Allah’a şükürler olsun ki mübarek Ramazan ayına bir kez daha kavuştuk. Ramazan ayıyla birlikte iki senedir koronanın saçma sapan yasakları nedeniyle evlerde kılmaya çalıştığımız teravih namazını da yeniden camide, cemaatle kılmaya başladık. Gerek ülkemizin, gerekse de dünyanın insanı zorlayan, ilgilenene dertten başka bir şey vermeyen gündemini bir kenara bırakıp becerebildiğimiz kadar Ramazan’a odaklanalım.
İki yıldır şehirler arası yasaklar nedeniyle memleketimizden uzakta Ramazan ayını geçiriyorduk. Bu sene ise ilk teravih, sahur ve iftarda memleketimizde bulunabildik. İnşallah Kadir Gecesi ve bayramda da tekrar kavuşabiliriz. Yıllar sonra mahallemizin camisinde teravih namazı kıldık. Cami cemaatle doluydu. İnsanlar iki yıllık ayrılığın ardından hasretle camiyi doldurmuşlardı. Coşku, Ramazan’a kavuşmanın sevinci herkesin gözlerinden okunuyordu. 20 yılı aşkın süredir aynı mahallede oturmamıza rağmen cemaatte bir- iki kişinin dışında tanıdık bir yüz göremedik. Kentsel dönüşümün cilveleri. Müstakil evler yıkılıp, yerlerine büyük siteler yapılınca mahallenin yapısı değişmişti. Doğal olarak bu durum cemaate de yansıyor.
Zamlardan, ahlâksız fırsatçılardan falan bahsedip ne kendi, ne de sizin canınızı sıkmak istemiyorum. Yeni yıla girerken sözde indirim kampanyaları yapanlar Müslüman bir ülke olduğumuz için olsa gerek Ramazan ayında ayrı bir zam yapma telaşına giriyorlar(!) Herkes bütçesi ölçüsünde alışveriş yapar. Garibanlara ise belediyelerimiz başta olmak üzere çeşitli vakıflar ellerinden geldiğince destek olmaya çalışıyor. Yani demem o ki kimse aç kalmaz, her gün bal, baklava yiyemesek de Allah bir şekilde rızkımızı verir. Ramazan’ın mümkün olduğunca manevi atmosferinden yararlanırız. Çektiğimiz çilenin büyüklüğü ölçüsünce mükafatımız artar.

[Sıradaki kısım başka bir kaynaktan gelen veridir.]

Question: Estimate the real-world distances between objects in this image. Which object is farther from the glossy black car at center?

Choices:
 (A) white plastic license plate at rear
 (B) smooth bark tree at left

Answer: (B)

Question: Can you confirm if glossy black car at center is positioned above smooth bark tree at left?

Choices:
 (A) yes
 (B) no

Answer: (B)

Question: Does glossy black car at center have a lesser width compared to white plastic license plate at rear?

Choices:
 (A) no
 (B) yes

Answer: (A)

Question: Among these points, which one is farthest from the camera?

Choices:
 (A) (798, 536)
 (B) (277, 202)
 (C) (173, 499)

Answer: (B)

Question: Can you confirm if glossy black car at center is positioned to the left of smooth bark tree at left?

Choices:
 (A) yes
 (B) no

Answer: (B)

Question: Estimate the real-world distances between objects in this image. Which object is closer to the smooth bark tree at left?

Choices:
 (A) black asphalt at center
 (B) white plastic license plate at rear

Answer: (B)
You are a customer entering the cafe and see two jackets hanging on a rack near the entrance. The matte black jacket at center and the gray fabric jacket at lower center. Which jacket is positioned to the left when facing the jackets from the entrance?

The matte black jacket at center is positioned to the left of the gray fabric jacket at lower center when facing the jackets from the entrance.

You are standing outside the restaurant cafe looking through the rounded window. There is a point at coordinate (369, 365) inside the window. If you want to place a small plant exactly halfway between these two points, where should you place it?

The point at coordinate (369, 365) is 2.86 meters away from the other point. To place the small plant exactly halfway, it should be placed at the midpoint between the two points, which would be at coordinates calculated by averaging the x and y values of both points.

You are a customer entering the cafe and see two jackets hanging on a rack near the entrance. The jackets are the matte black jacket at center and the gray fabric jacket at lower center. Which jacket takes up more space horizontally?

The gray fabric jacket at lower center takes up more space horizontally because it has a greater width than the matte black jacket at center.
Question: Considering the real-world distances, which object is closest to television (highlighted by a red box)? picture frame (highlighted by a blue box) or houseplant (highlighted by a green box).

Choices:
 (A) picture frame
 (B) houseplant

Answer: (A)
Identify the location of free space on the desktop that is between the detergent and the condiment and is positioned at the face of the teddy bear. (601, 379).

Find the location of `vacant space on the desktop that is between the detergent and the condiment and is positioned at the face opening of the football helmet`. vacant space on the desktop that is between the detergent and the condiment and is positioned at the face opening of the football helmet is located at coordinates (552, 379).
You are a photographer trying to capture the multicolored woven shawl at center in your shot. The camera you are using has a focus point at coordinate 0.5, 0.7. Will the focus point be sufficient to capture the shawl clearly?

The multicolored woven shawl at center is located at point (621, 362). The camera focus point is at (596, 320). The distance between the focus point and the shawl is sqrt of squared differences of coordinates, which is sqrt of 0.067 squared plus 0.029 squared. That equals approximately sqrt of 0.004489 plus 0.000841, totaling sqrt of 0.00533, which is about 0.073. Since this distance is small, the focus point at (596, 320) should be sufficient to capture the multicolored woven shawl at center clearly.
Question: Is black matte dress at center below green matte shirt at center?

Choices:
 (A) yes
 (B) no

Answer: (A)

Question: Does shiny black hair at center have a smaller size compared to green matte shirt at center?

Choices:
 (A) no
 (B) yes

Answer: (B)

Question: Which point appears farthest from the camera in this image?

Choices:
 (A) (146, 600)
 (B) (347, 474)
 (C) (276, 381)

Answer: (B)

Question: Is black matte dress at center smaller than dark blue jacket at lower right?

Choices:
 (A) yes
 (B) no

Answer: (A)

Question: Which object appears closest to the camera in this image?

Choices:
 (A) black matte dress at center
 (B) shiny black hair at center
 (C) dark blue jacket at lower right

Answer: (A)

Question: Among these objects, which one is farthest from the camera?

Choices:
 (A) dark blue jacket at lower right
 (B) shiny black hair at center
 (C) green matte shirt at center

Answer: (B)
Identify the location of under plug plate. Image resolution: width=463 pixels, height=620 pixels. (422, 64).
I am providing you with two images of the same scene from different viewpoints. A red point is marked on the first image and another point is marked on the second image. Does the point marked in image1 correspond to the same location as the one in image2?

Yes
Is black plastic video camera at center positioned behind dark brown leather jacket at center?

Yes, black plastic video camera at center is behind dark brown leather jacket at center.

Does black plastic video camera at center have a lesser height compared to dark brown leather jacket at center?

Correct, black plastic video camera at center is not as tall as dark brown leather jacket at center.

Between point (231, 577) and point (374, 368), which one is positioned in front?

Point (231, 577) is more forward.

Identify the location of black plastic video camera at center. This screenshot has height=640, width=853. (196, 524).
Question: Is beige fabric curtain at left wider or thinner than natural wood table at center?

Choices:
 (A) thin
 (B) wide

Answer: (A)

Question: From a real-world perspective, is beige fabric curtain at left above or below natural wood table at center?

Yanlış anlaşılmasın fakirliği yüceltmek için edebiyat yapmıyorum. Bu kadar aç gözlünün, fırsatçının, ahlâksızın olduğu bir ortamda elimizden başkası gelmiyor. Çünkü biz iki günlük dünya menfaati uğruna onların düştüğü çukura düşmeyecek kadar şerefli insanlarız. Zam yapmak için bin türlü bahane bulunur. Artan üretim maliyetleri, enerji fiyatları say say bitmez. Peki zam yapmak için en ufak bir fırsatı kaçırmayanlar iş indirime gelince neden bu kadar korkak ve ahlâksız oluyorlar. Zarar etsinler demiyorum. Yılın sadece bir ayında kâr etmeden, maliyetine satış yapsalar insanlar nefes alır. Ellerinde yüzlerce muhasebecileri, hesap uzmanları var. İsteseler işin içinden bir şekilde çıkarlar.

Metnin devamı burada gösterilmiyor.